_源文档_
· · · · ·

# Instrument Recognition (Signals and Systems)
This is an instrument recognition project based on IRMAS data set.
## Define the IRMASDataset class

In [9]:
import os
import torch
from torch.utils.data import Dataset
import librosa
import numpy as np

class IRMASDataset(Dataset):
    def __init__(self, file_paths, labels, transform=None, max_len=22050*3):
        """
        Args:
            file_paths (list): 音频文件路径列表。
            labels (list): 对应的标签列表。
            transform (callable, optional): 对输入数据的变换。
            max_len (int): 固定音频长度（采样点数）。超过的部分截断，不足的部分填充。
        """
        self.file_paths = file_paths
        self.labels = labels
        self.transform = transform
        self.max_len = max_len
        self.unique_labels = sorted(list(set(labels)))
        self.label_to_idx = {label: idx for idx, label in enumerate(self.unique_labels)}

    def __len__(self):
        return len(self.file_paths)

    def __getitem__(self, idx):
        audio_path = self.file_paths[idx]
        label = self.labels[idx]
        y, sr = librosa.load(audio_path, sr=22050)  # IRMAS默认采样率为22.05kHz

        # 固定长度
        if len(y) > self.max_len:
            y = y[:self.max_len]
        else:
            y = np.pad(y, (0, max(0, self.max_len - len(y))), 'constant')

        # 提取MFCC特征
        mfcc = librosa.feature.mfcc(y=y, sr=sr, n_mfcc=40)
        mfcc = librosa.util.fix_length(mfcc, size=40, axis=1)  # 固定时间帧数

        # 转置以适应CNN输入（channels, height, width）
        mfcc = mfcc.T  # shape: (time_frames, n_mfcc)
        mfcc = np.expand_dims(mfcc, axis=0)  # shape: (1, time_frames, n_mfcc)

        if self.transform:
            mfcc = self.transform(mfcc)
        else:
            mfcc = torch.tensor(mfcc, dtype=torch.float32)

        label = self.label_to_idx[label]
        label = torch.tensor(label, dtype=torch.long)

        return mfcc, label

## Dataloader & Preprocess

In [10]:
from sklearn.model_selection import train_test_split
from torch.utils.data import DataLoader

# 获取文件路径和标签
def get_file_paths_and_labels(root_dir):
    file_paths = []
    labels = []
    for filename in os.listdir(root_dir):
        if filename.endswith('.wav'):
            file_paths.append(os.path.join(root_dir, filename))
            # 文件名格式: '01-violin-A-1.wav'
            label = filename.split('-')[1]
            labels.append(label)

· · · · ·

_任务说明_
从上面乐器识别代码的最后一行之后接着写下去。

_存储数据_
· · · · ·

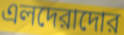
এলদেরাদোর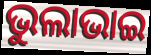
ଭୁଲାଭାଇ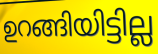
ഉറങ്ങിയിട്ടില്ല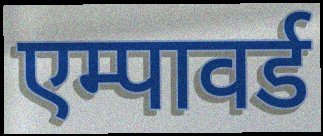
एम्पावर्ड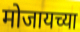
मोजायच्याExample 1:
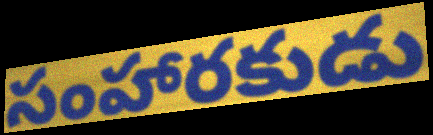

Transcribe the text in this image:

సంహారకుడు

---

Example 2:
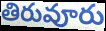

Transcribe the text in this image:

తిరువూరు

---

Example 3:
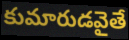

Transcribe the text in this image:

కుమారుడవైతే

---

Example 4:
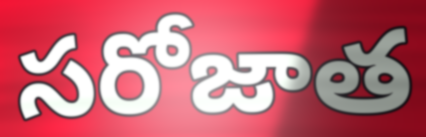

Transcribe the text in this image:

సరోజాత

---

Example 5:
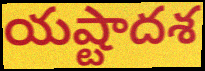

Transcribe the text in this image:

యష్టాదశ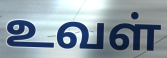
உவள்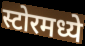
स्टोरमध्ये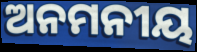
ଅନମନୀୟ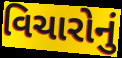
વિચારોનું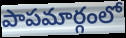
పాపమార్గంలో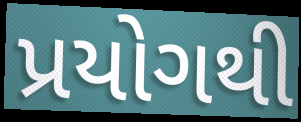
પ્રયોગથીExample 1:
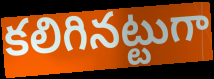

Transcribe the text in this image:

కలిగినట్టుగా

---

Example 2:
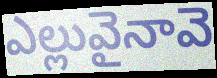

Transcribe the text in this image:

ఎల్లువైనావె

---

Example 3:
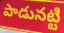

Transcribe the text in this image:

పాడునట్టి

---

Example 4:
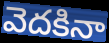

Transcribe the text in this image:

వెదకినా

· · · · ·

_回答如下_
    return file_paths, labels

# 加载训练和验证集
train_dir = './IRMAS/IRMAS-TrainingData'
val_dir = './IRMAS/IRMAS-TestingData-Part1'

train_files, train_labels = get_file_paths_and_labels(train_dir)
val_files, val_labels = get_file_paths_and_labels(val_dir)

# 创建数据集
train_dataset = IRMASDataset(train_files, train_labels)
val_dataset = IRMASDataset(val_files, val_labels)

# 创建数据加载器
batch_size = 32
train_loader = DataLoader(train_dataset, batch_size=batch_size, shuffle=True, num_workers=2)
val_loader = DataLoader(val_dataset, batch_size=batch_size, shuffle=False, num_workers=2)

## CNN Model for MFCC Classification


In [11]:
import torch.nn as nn
import torch.nn.functional as F

class SimpleCNN(nn.Module):
    def __init__(self, num_classes):
        super(SimpleCNN, self).__init__()
        self.conv1 = nn.Conv2d(1, 32, kernel_size=3, padding=1)
        self.bn1 = nn.BatchNorm2d(32)
        self.pool1 = nn.MaxPool2d(2, 2)

        self.conv2 = nn.Conv2d(32, 64, kernel_size=3, padding=1)
        self.bn2 = nn.BatchNorm2d(64)
        self.pool2 = nn.MaxPool2d(2, 2)

        self.conv3 = nn.Conv2d(64, 128, kernel_size=3, padding=1)
        self.bn3 = nn.BatchNorm2d(128)
        self.pool3 = nn.MaxPool2d(2, 2)

        self.dropout = nn.Dropout(0.3)

        # 假设MFCC的时间帧数为40，经过3次池化（每次除以2），时间帧数约为5
        # n_mfcc = 40，经过3次池化后约为5
        self.fc1 = nn.Linear(128 * 5 * 5, 256)
        self.fc2 = nn.Linear(256, num_classes)

    def forward(self, x):
        x = self.pool1(F.relu(self.bn1(self.conv1(x))))  # [batch, 32, 110, 20]
        x = self.pool2(F.relu(self.bn2(self.conv2(x))))  # [batch, 64, 55, 10]
        x = self.pool3(F.relu(self.bn3(self.conv3(x))))  # [batch, 128, 27, 5]
        x = x.view(x.size(0), -1)  # 展平
        x = self.dropout(F.relu(self.fc1(x)))
        x = self.fc2(x)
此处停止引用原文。